I am using elastic CI stack for AWS for my buildkite agents, where I am using a boostrap script that runs on my agents before my buildkite steps are executed. Is there any way I can implement some logic within the bash script such that the relevant buildkite steps that use the agent will not fail the build (either passing or skipping the step is fine), and will not execute the commands given in the pipeline.yml files? Something like using exit 1 in the bootstrap script will not work as this will cause the build to outright fail in buildkite.
Hey @georgeji19951995,
Welcome to the community!
There are a few ways to skip a step in Buildkite, though I see you’re interested in using the bootstrap script. However, since the bootstrap script (which only includes agent variables) runs before any hooks or custom environment variables, it may not be ideal for skipping steps based on conditions.
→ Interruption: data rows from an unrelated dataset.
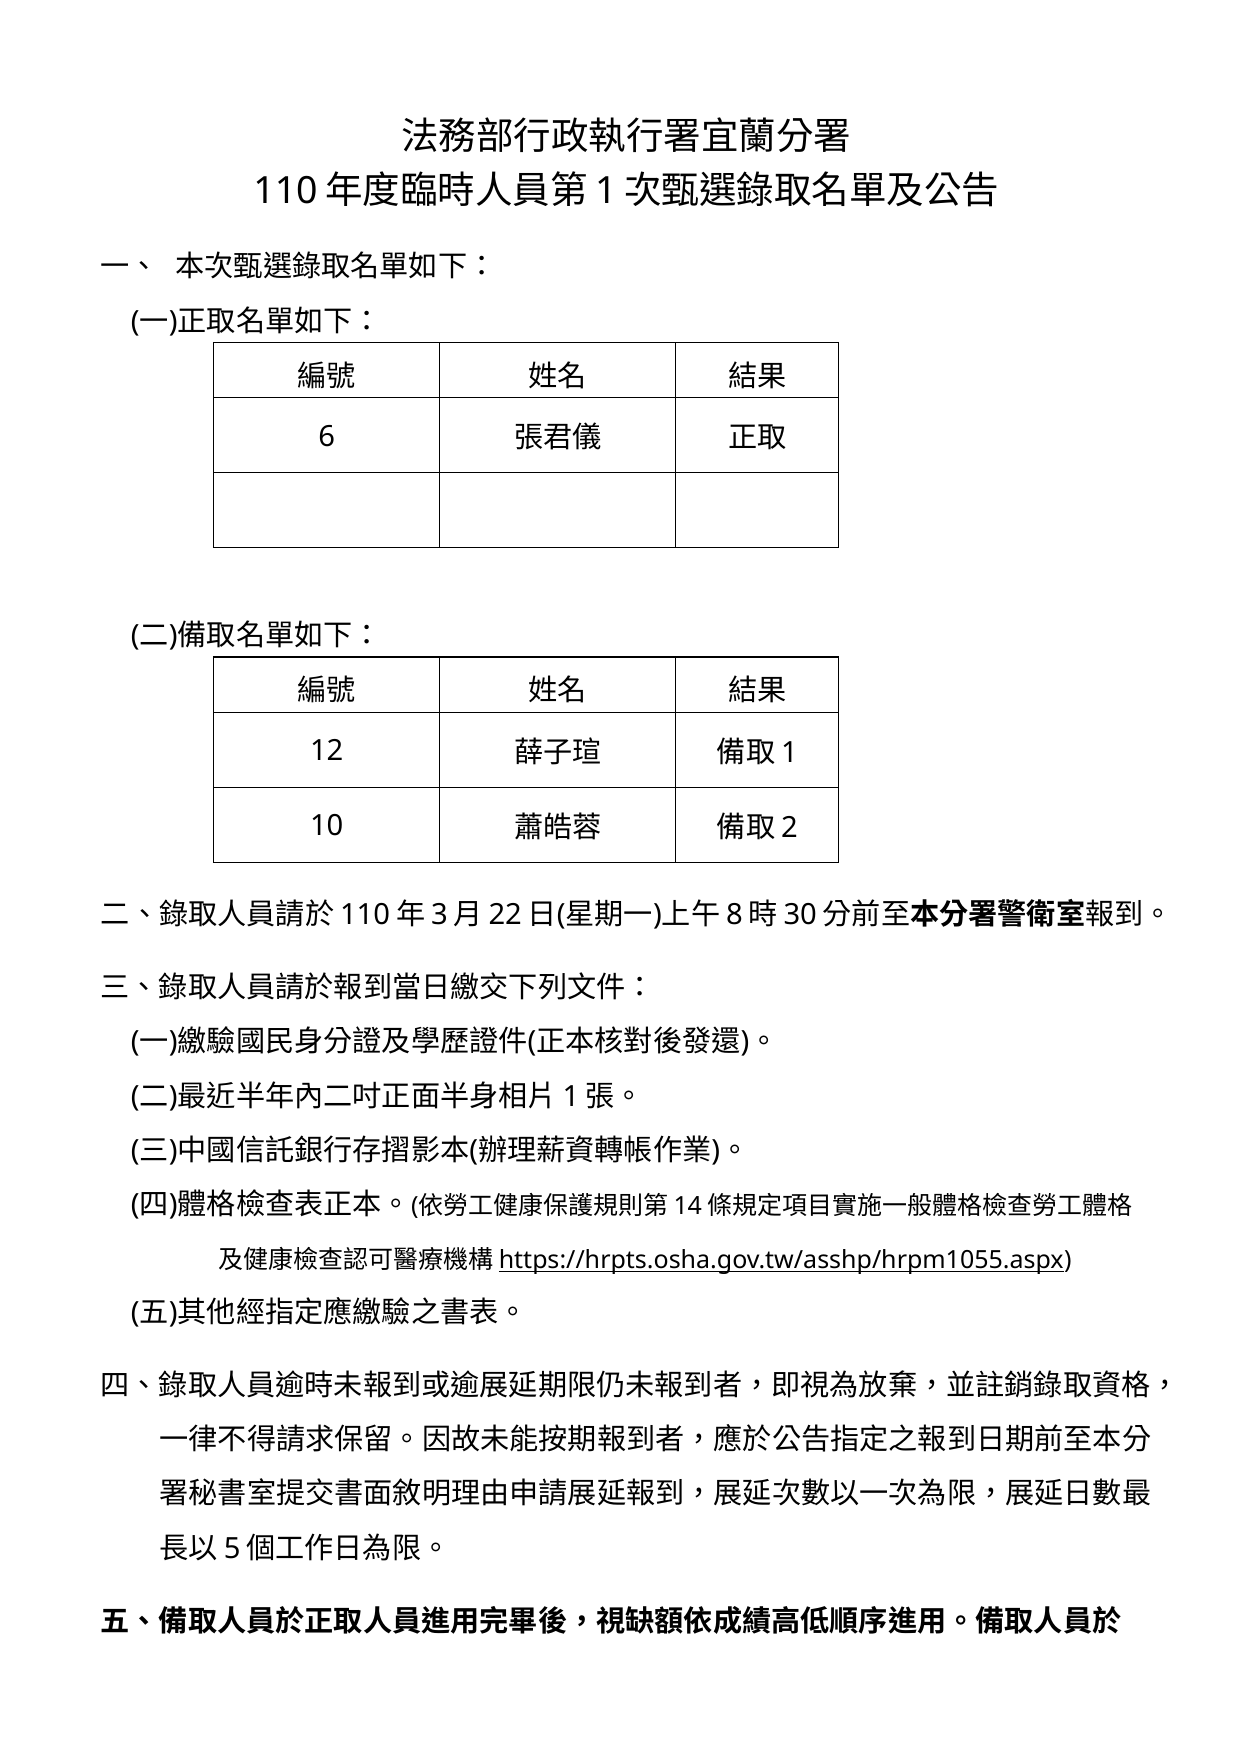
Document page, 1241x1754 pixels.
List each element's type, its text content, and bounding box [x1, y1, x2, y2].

subtitle (五)其他經指定應繳驗之書表。 [100, 1279, 1152, 1333]
table_cell 12 [214, 713, 439, 787]
table_header 編號 [214, 658, 439, 712]
table_cell [440, 473, 675, 547]
table_cell 備取2 [676, 788, 838, 862]
table_cell 6 [214, 398, 439, 472]
table_header 姓名 [440, 658, 675, 712]
subtitle (二)備取名單如下： [100, 602, 1152, 656]
table_header 結果 [676, 658, 838, 712]
subtitle (三)中國信託銀行存摺影本(辦理薪資轉帳作業)。 [100, 1117, 1152, 1171]
table_cell 正取 [676, 398, 838, 472]
subtitle 四、錄取人員逾時未報到或逾展延期限仍未報到者，即視為放棄，並註銷錄取資格，一律不得請求保留。因故未能按期報到者，應於公告指定之報到日期前至本分署秘書室提交書面敘明理由申請展延報到，展延次數以一次為限，展延日數最長以5個工作日為限。 [100, 1352, 1152, 1569]
table_cell 備取1 [676, 713, 838, 787]
subtitle 本次甄選錄取名單如下： [100, 233, 1152, 288]
subtitle 三、錄取人員請於報到當日繳交下列文件： [100, 954, 1152, 1008]
table_cell 張君儀 [440, 398, 675, 472]
table_header 結果 [676, 343, 838, 397]
subtitle (二)最近半年內二吋正面半身相片1張。 [100, 1063, 1152, 1117]
table_cell [214, 473, 439, 547]
table_cell 蕭皓蓉 [440, 788, 675, 862]
subtitle 二、錄取人員請於110年3月22日(星期一)上午8時30分前至本分署警衛室報到。 [101, 881, 1152, 936]
table_cell 10 [214, 788, 439, 862]
table_cell [676, 473, 838, 547]
table_header 編號 [214, 343, 439, 397]
subtitle (四)體格檢查表正本。(依勞工健康保護規則第14條規定項目實施一般體格檢查勞工體格及健康檢查認可醫療機構https://hrpts.osha.gov.tw/asshp/hrpm1055.aspx) [100, 1171, 1152, 1279]
subtitle 110年度臨時人員第1次甄選錄取名單及公告 [101, 161, 1152, 215]
subtitle 五、備取人員於正取人員進用完畢後，視缺額依成績高低順序進用。備取人員於 [100, 1588, 1152, 1642]
subtitle (一)繳驗國民身分證及學歷證件(正本核對後發還)。 [100, 1008, 1152, 1063]
subtitle 法務部行政執行署宜蘭分署 [100, 106, 1152, 161]
table_header 姓名 [440, 343, 675, 397]
subtitle (一)正取名單如下： [100, 288, 1152, 342]
table_cell 薛子瑄 [440, 713, 675, 787]
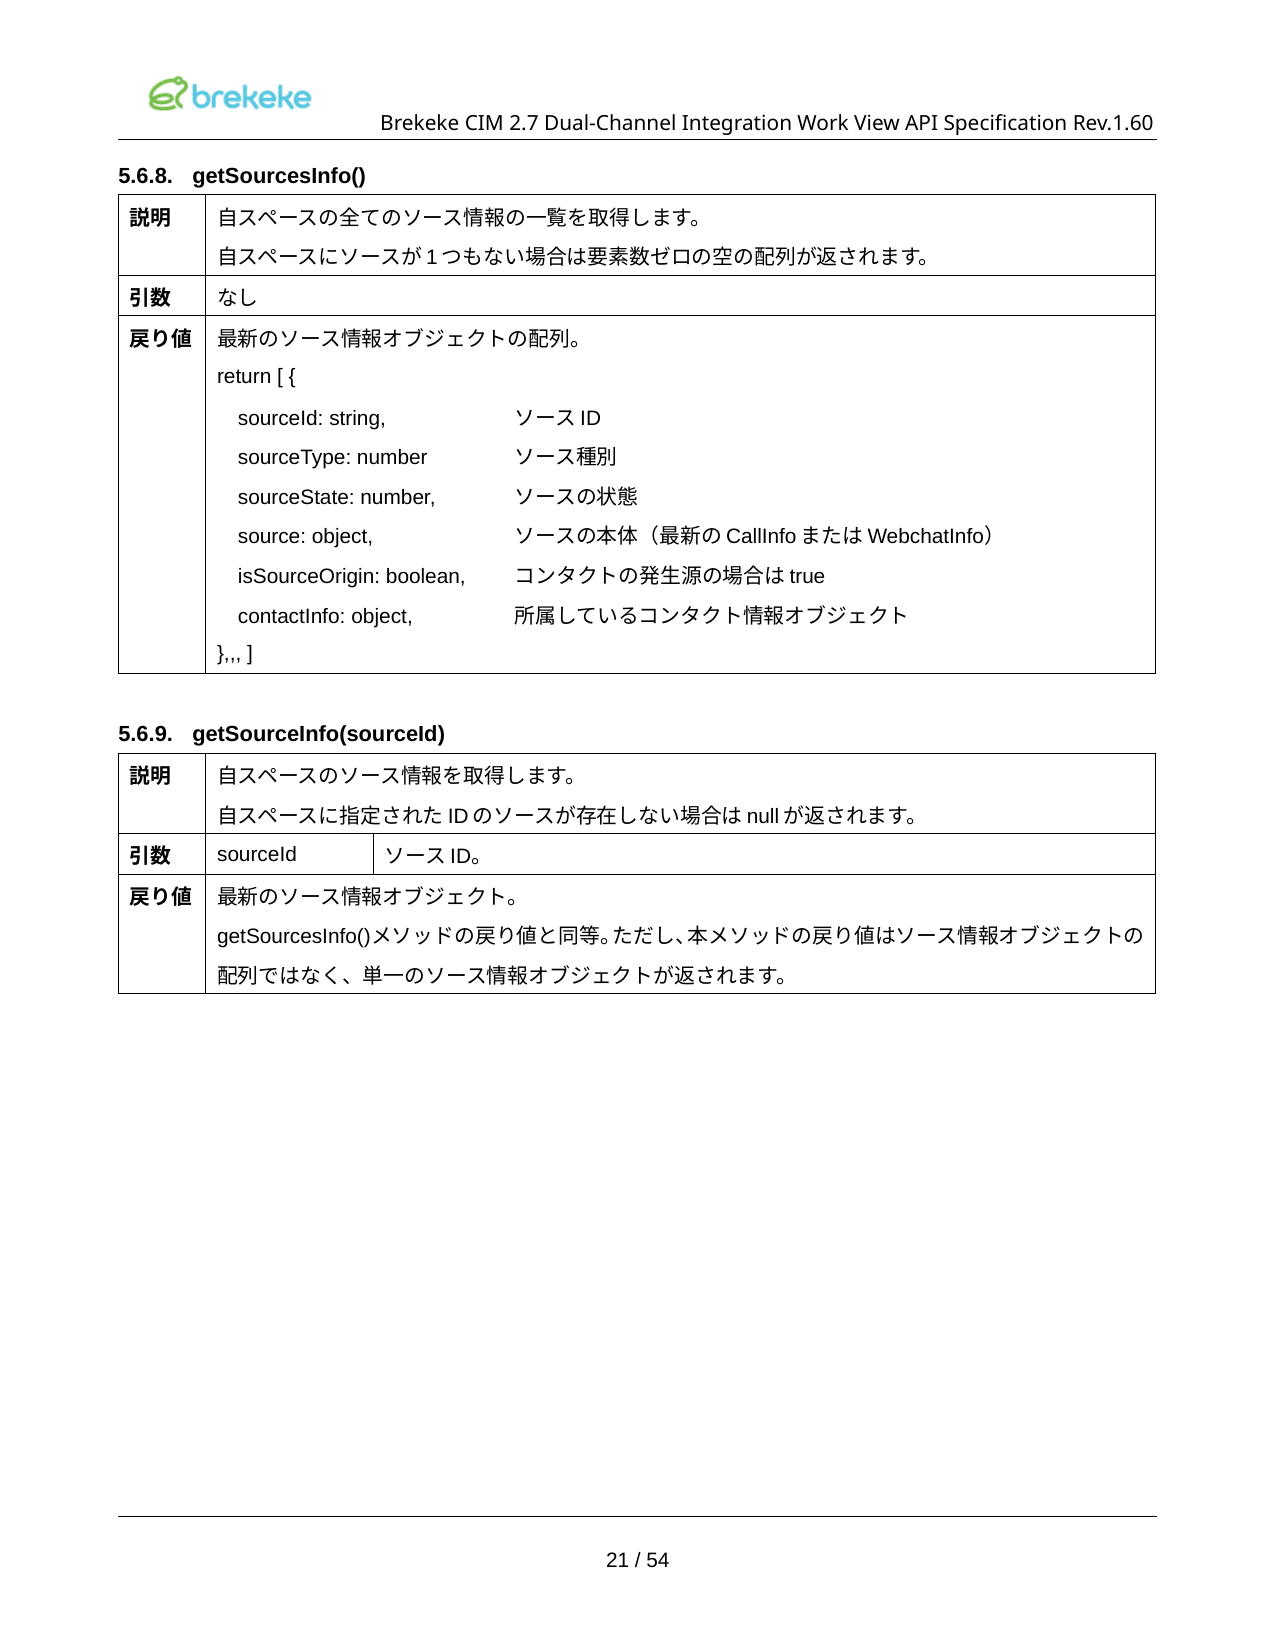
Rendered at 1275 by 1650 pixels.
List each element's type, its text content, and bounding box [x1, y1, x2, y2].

table_header 説明 [119, 195, 205, 274]
table_cell ソースID。 [374, 834, 1155, 873]
table_cell 戻り値 [119, 316, 205, 672]
table_cell 戻り値 [119, 875, 205, 993]
table_cell 引数 [119, 834, 205, 873]
table_header 自スペースのソース情報を取得します。 自スペースに指定されたIDのソースが存在しない場合はnullが返されます。 [206, 754, 1155, 833]
table_cell なし [206, 276, 1155, 315]
subtitle getSourcesInfo() [118, 155, 1157, 194]
table_cell 最新のソース情報オブジェクト。 getSourcesInfo()メソッドの戻り値と同等。ただし、本メソッドの戻り値はソース情報オブジェクトの配列ではなく、単一のソース情報オブジェクトが返されます。 [206, 875, 1155, 993]
table_cell 最新のソース情報オブジェクトの配列。 return [ { sourceId: string, ソースID sourceType: number ソース種別 sourceState: number, ソースの状態 source: object, ソースの本体（最新のCallInfoまたはWebchatInfo） isSourceOrigin: boolean, コンタクトの発生源の場合はtrue contactInfo: object, 所属しているコンタクト情報オブジェクト },,, ] [206, 316, 1155, 672]
subtitle getSourceInfo(sourceId) [118, 713, 1157, 753]
table_cell 引数 [119, 276, 205, 315]
table_header 自スペースの全てのソース情報の一覧を取得します。 自スペースにソースが1つもない場合は要素数ゼロの空の配列が返されます。 [206, 195, 1155, 274]
table_cell sourceId [206, 834, 373, 873]
table_header 説明 [119, 754, 205, 833]
picture [125, 65, 333, 122]
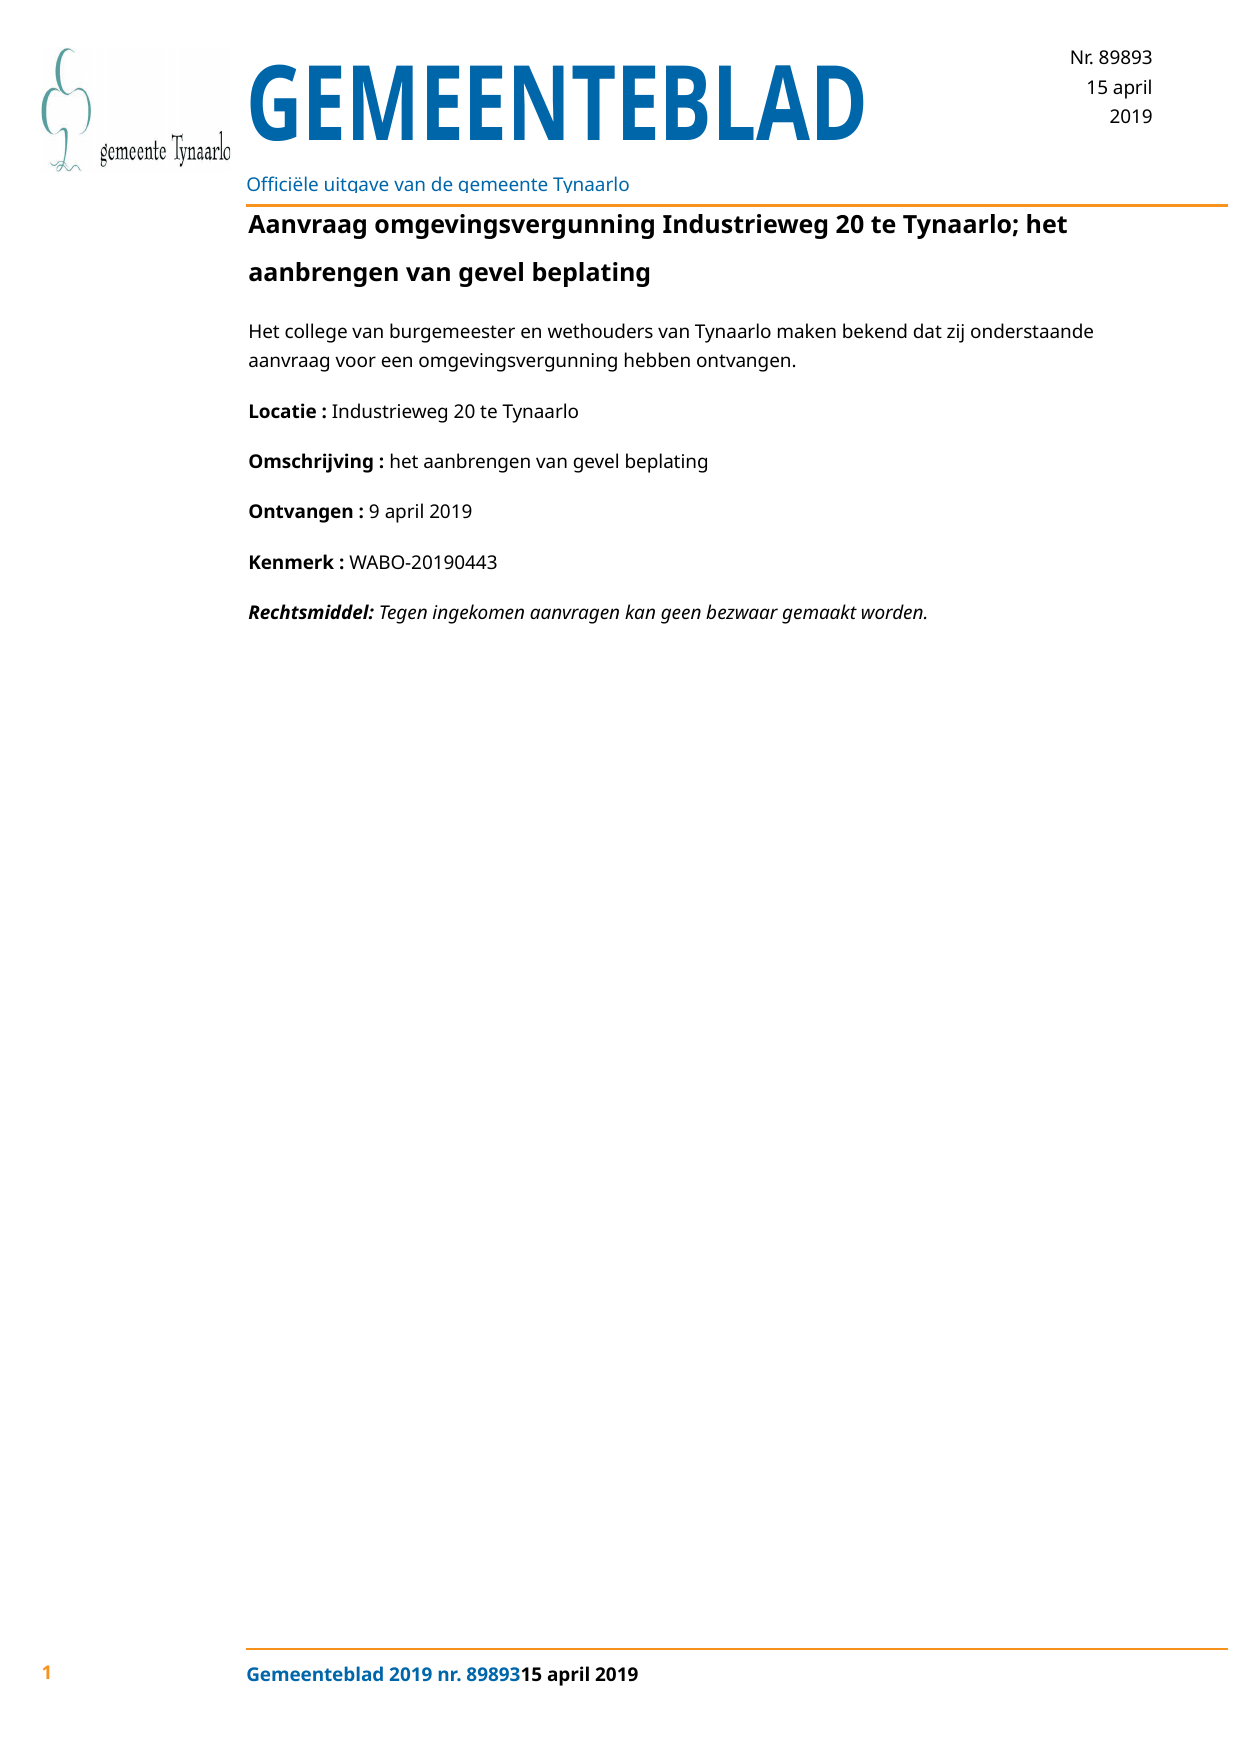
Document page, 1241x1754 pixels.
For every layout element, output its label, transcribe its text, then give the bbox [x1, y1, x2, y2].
Instead, you could use a command hook to exit the step with a 0
status, egardless of the step’s command outcome:
bash
hooks/command
set -e
exit 0
Alternatively, in your pipeline YAML, you can set conditions directly on steps to control when they run.
yaml
steps:
- label: "Test"
command: test.sh
branches: "main"
Or:
For instance, you can specify that a step only runs on a certain branch or use the skip
attribute to bypass the step altogether:
yaml
steps:
- label: "Test"
command: test.sh
skip: true
For more on conditionals, check out Buildkite’s docs on conditional steps.
Thanks @stephanie.atte .
Unfortunately I don’t believe these suggestions will work for me - I would like to decide to skip certain steps from within the bootstrap script (for my use case I can’t edit the steps in the .yml file directly) based on certain agent variables. From your first paragraph this seems to be possible - would you mind showing me how I can do this?
Hey @georgeji19951995,
Unfortunately, this isn’t possible directly from the bootstrap script. When the bootstrap script runs, the job/build setup hasn’t yet been configured to run commands. However, you can achieve this through the pipeline configuration or by using a command hook to make the step exit with a 0 status, regardless of the actual command outcome.